§ HOW TO COMPLETE THIS TASK
Transcribe the records below. Leave every line exactly as written.

Segment Start: SOURCE DATA

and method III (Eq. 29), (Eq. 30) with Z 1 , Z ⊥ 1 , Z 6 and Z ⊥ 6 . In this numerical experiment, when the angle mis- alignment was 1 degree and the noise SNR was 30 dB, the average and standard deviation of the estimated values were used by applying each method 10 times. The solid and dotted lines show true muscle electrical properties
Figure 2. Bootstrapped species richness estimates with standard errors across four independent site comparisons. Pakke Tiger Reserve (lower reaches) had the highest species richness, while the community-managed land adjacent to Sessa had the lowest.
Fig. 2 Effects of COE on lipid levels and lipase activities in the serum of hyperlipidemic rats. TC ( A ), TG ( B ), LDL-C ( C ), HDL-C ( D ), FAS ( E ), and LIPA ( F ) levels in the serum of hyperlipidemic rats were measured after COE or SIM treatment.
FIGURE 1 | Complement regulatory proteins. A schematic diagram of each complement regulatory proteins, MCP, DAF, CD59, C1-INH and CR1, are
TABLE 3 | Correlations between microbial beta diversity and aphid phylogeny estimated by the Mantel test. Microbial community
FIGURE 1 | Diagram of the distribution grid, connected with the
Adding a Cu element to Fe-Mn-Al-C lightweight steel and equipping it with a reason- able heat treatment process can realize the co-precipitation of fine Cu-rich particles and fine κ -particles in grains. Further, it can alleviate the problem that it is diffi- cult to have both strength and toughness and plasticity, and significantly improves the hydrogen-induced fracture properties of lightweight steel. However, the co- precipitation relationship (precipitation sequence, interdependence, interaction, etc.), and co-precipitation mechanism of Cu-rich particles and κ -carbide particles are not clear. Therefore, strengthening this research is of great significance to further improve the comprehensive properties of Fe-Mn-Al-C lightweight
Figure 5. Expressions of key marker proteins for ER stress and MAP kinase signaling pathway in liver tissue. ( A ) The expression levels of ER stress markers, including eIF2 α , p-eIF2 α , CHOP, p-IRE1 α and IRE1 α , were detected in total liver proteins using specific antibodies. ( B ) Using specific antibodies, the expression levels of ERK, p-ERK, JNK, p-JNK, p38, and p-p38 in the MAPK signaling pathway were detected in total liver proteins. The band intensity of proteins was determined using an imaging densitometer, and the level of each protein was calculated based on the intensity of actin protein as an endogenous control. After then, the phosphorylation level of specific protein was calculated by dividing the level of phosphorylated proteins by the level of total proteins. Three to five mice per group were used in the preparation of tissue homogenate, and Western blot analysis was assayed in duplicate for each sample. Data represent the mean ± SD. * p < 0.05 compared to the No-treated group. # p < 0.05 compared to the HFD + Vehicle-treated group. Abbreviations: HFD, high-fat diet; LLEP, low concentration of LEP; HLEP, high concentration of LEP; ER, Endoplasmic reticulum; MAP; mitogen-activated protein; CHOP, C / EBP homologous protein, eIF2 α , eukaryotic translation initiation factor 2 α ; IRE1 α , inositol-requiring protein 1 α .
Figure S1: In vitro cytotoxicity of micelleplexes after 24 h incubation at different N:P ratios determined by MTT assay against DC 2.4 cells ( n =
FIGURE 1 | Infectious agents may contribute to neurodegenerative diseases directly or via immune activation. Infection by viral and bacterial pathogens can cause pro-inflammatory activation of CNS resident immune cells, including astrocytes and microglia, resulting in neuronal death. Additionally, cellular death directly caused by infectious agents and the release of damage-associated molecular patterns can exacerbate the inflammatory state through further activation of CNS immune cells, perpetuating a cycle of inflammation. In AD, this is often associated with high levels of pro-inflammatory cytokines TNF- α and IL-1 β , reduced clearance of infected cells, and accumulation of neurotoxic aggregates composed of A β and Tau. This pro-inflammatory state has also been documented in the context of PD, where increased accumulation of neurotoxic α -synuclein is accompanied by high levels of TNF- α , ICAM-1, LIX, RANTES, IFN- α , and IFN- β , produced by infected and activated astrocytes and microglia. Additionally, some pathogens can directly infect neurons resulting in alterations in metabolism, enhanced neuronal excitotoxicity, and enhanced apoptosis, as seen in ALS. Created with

Segment End: SOURCE DATA

§ RESULT BELOW
and method III (Eq. 29), (Eq. 30) with Z 1 , Z ⊥ 1 , Z 6 and Z ⊥ 6 . In this numerical experiment, when the angle mis- alignment was 1 degree and the noise SNR was 30 dB, the average and standard deviation of the estimated values were used by applying each method 10 times. The solid and dotted lines show true muscle electrical properties
Figure 2. Bootstrapped species richness estimates with standard errors across four independent site comparisons. Pakke Tiger Reserve (lower reaches) had the highest species richness, while the community-managed land adjacent to Sessa had the lowest.
Fig. 2 Effects of COE on lipid levels and lipase activities in the serum of hyperlipidemic rats. TC ( A ), TG ( B ), LDL-C ( C ), HDL-C ( D ), FAS ( E ), and LIPA ( F ) levels in the serum of hyperlipidemic rats were measured after COE or SIM treatment.
FIGURE 1 | Complement regulatory proteins. A schematic diagram of each complement regulatory proteins, MCP, DAF, CD59, C1-INH and CR1, are
TABLE 3 | Correlations between microbial beta diversity and aphid phylogeny estimated by the Mantel test. Microbial community
FIGURE 1 | Diagram of the distribution grid, connected with the
Adding a Cu element to Fe-Mn-Al-C lightweight steel and equipping it with a reason- able heat treatment process can realize the co-precipitation of fine Cu-rich particles and fine κ -particles in grains. Further, it can alleviate the problem that it is diffi- cult to have both strength and toughness and plasticity, and significantly improves the hydrogen-induced fracture properties of lightweight steel. However, the co- precipitation relationship (precipitation sequence, interdependence, interaction, etc.), and co-precipitation mechanism of Cu-rich particles and κ -carbide particles are not clear. Therefore, strengthening this research is of great significance to further improve the comprehensive properties of Fe-Mn-Al-C lightweight
Figure 5. Expressions of key marker proteins for ER stress and MAP kinase signaling pathway in liver tissue. ( A ) The expression levels of ER stress markers, including eIF2 α , p-eIF2 α , CHOP, p-IRE1 α and IRE1 α , were detected in total liver proteins using specific antibodies. ( B ) Using specific antibodies, the expression levels of ERK, p-ERK, JNK, p-JNK, p38, and p-p38 in the MAPK signaling pathway were detected in total liver proteins. The band intensity of proteins was determined using an imaging densitometer, and the level of each protein was calculated based on the intensity of actin protein as an endogenous control. After then, the phosphorylation level of specific protein was calculated by dividing the level of phosphorylated proteins by the level of total proteins. Three to five mice per group were used in the preparation of tissue homogenate, and Western blot analysis was assayed in duplicate for each sample. Data represent the mean ± SD. * p < 0.05 compared to the No-treated group. # p < 0.05 compared to the HFD + Vehicle-treated group. Abbreviations: HFD, high-fat diet; LLEP, low concentration of LEP; HLEP, high concentration of LEP; ER, Endoplasmic reticulum; MAP; mitogen-activated protein; CHOP, C / EBP homologous protein, eIF2 α , eukaryotic translation initiation factor 2 α ; IRE1 α , inositol-requiring protein 1 α .
Figure S1: In vitro cytotoxicity of micelleplexes after 24 h incubation at different N:P ratios determined by MTT assay against DC 2.4 cells ( n =
FIGURE 1 | Infectious agents may contribute to neurodegenerative diseases directly or via immune activation. Infection by viral and bacterial pathogens can cause pro-inflammatory activation of CNS resident immune cells, including astrocytes and microglia, resulting in neuronal death. Additionally, cellular death directly caused by infectious agents and the release of damage-associated molecular patterns can exacerbate the inflammatory state through further activation of CNS immune cells, perpetuating a cycle of inflammation. In AD, this is often associated with high levels of pro-inflammatory cytokines TNF- α and IL-1 β , reduced clearance of infected cells, and accumulation of neurotoxic aggregates composed of A β and Tau. This pro-inflammatory state has also been documented in the context of PD, where increased accumulation of neurotoxic α -synuclein is accompanied by high levels of TNF- α , ICAM-1, LIX, RANTES, IFN- α , and IFN- β , produced by infected and activated astrocytes and microglia. Additionally, some pathogens can directly infect neurons resulting in alterations in metabolism, enhanced neuronal excitotoxicity, and enhanced apoptosis, as seen in ALS. Created with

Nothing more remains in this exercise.